• Instructions to follow
Please retype, character for character, the part of the records below that opens with the line containing "ВАША СТРАХОВКА НА" and closes with the line containing "[ 営業時間 ] 10:00 - 17:00", including both of those lines. Leave the pictures out of your answer.

• Records provided
◇ ◇ ◇ ◇ ◇

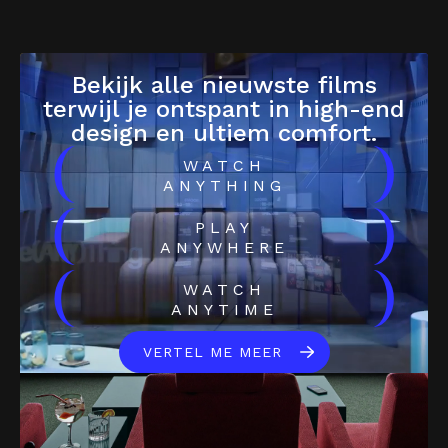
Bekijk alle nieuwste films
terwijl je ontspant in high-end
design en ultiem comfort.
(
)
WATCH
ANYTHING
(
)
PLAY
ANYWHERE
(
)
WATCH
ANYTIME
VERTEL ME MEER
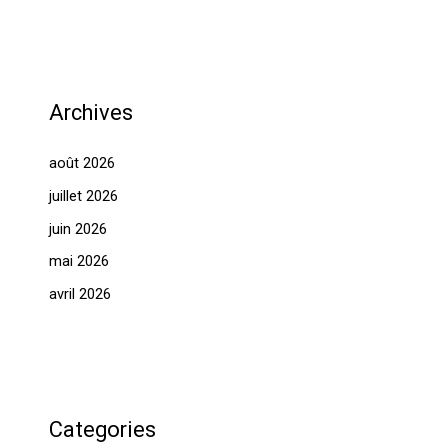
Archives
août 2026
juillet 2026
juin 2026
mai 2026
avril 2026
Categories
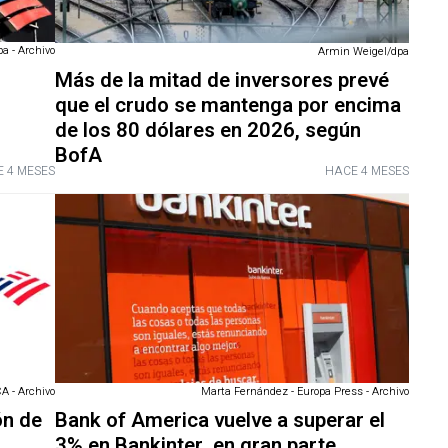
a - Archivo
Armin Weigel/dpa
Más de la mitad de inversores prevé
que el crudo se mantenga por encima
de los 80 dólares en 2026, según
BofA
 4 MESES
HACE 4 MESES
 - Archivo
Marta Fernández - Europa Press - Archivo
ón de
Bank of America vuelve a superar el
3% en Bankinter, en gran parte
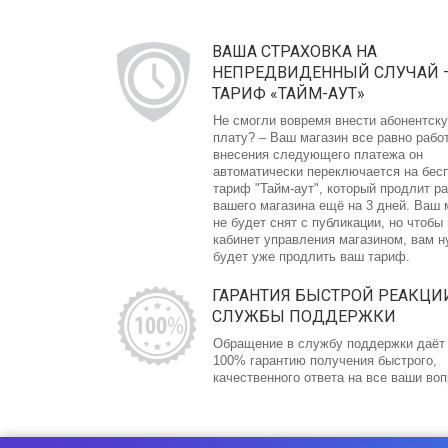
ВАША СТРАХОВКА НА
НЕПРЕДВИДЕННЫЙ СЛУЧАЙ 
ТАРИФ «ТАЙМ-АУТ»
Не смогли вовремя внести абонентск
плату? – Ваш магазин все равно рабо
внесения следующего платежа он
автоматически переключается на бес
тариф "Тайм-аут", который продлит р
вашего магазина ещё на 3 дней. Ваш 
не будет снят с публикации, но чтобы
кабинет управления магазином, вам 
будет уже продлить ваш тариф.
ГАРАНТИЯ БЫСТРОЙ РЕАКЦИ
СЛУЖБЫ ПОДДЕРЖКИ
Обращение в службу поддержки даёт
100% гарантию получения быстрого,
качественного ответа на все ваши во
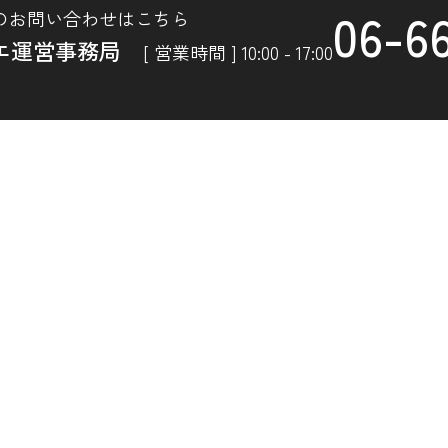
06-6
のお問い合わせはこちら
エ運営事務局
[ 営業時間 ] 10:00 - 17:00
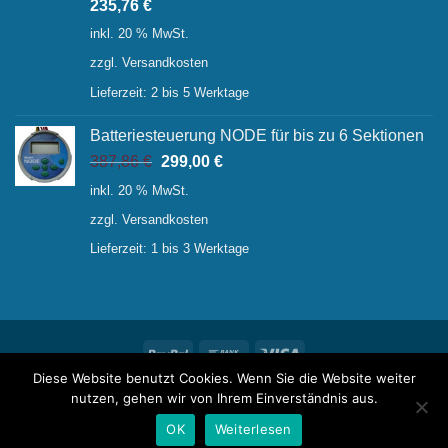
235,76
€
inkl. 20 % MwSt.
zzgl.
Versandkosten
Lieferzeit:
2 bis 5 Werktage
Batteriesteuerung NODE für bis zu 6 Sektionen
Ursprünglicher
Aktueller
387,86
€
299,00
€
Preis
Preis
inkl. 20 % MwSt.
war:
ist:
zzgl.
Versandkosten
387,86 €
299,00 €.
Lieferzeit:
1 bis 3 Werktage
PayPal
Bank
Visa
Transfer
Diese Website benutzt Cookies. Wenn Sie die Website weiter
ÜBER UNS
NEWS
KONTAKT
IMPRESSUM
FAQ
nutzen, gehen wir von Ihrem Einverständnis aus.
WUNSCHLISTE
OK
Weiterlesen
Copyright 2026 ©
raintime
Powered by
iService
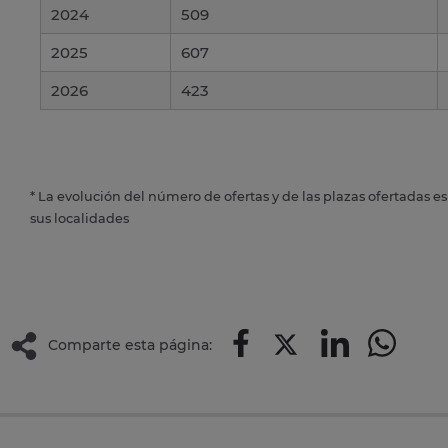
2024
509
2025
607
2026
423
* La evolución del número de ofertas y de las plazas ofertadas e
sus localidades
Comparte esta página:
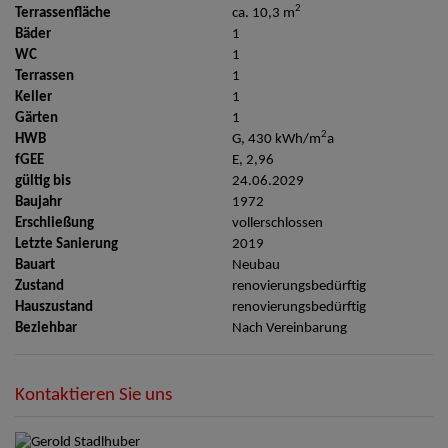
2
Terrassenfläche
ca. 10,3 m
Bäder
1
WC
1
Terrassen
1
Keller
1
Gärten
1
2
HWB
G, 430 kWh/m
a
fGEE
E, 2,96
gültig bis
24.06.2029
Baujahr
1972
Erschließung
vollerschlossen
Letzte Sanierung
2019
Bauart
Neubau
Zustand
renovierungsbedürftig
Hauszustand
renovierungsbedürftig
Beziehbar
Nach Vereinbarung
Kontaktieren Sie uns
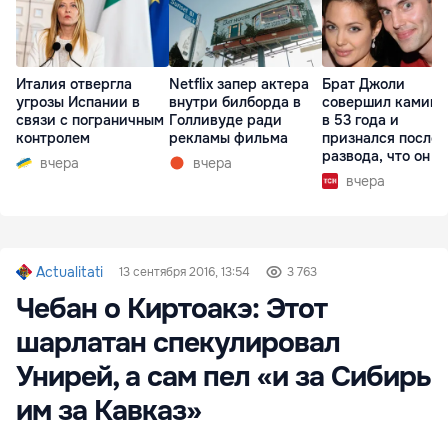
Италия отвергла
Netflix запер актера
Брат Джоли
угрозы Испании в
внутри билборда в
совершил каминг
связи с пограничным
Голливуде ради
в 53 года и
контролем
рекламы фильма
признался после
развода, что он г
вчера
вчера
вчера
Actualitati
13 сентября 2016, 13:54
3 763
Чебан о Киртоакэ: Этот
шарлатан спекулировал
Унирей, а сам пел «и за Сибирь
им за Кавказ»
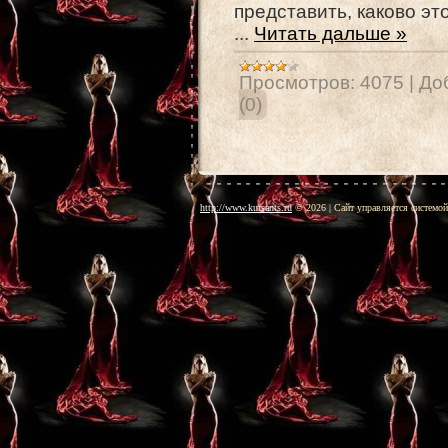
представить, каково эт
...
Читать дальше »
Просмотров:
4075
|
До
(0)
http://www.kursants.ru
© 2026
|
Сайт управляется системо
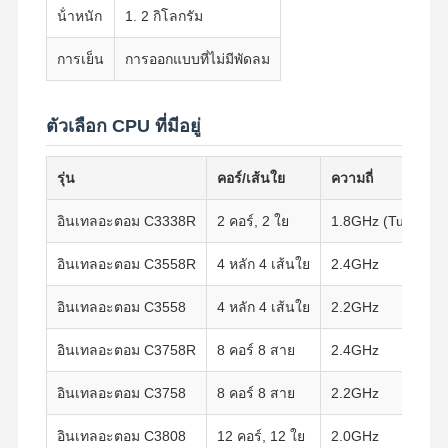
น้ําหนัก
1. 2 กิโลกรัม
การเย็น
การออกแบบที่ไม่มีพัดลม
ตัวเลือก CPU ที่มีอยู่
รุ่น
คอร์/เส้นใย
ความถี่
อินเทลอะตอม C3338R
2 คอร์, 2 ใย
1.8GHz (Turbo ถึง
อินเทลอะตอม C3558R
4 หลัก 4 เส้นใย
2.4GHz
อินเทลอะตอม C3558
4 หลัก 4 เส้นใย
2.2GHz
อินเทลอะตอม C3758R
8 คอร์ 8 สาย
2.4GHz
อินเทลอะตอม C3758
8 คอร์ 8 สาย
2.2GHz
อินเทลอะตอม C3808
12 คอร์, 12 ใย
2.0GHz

◇ ◇ ◇ ◇ ◇

• Result
ВАША СТРАХОВКА НА
НЕПРЕДВИДЕННЫЙ СЛУЧАЙ 
ТАРИФ «ТАЙМ-АУТ»
Не смогли вовремя внести абонентск
плату? – Ваш магазин все равно рабо
внесения следующего платежа он
автоматически переключается на бес
тариф "Тайм-аут", который продлит р
вашего магазина ещё на 3 дней. Ваш 
не будет снят с публикации, но чтобы
кабинет управления магазином, вам 
будет уже продлить ваш тариф.
ГАРАНТИЯ БЫСТРОЙ РЕАКЦИ
СЛУЖБЫ ПОДДЕРЖКИ
Обращение в службу поддержки даёт
100% гарантию получения быстрого,
качественного ответа на все ваши во
06-6
のお問い合わせはこちら
エ運営事務局
[ 営業時間 ] 10:00 - 17:00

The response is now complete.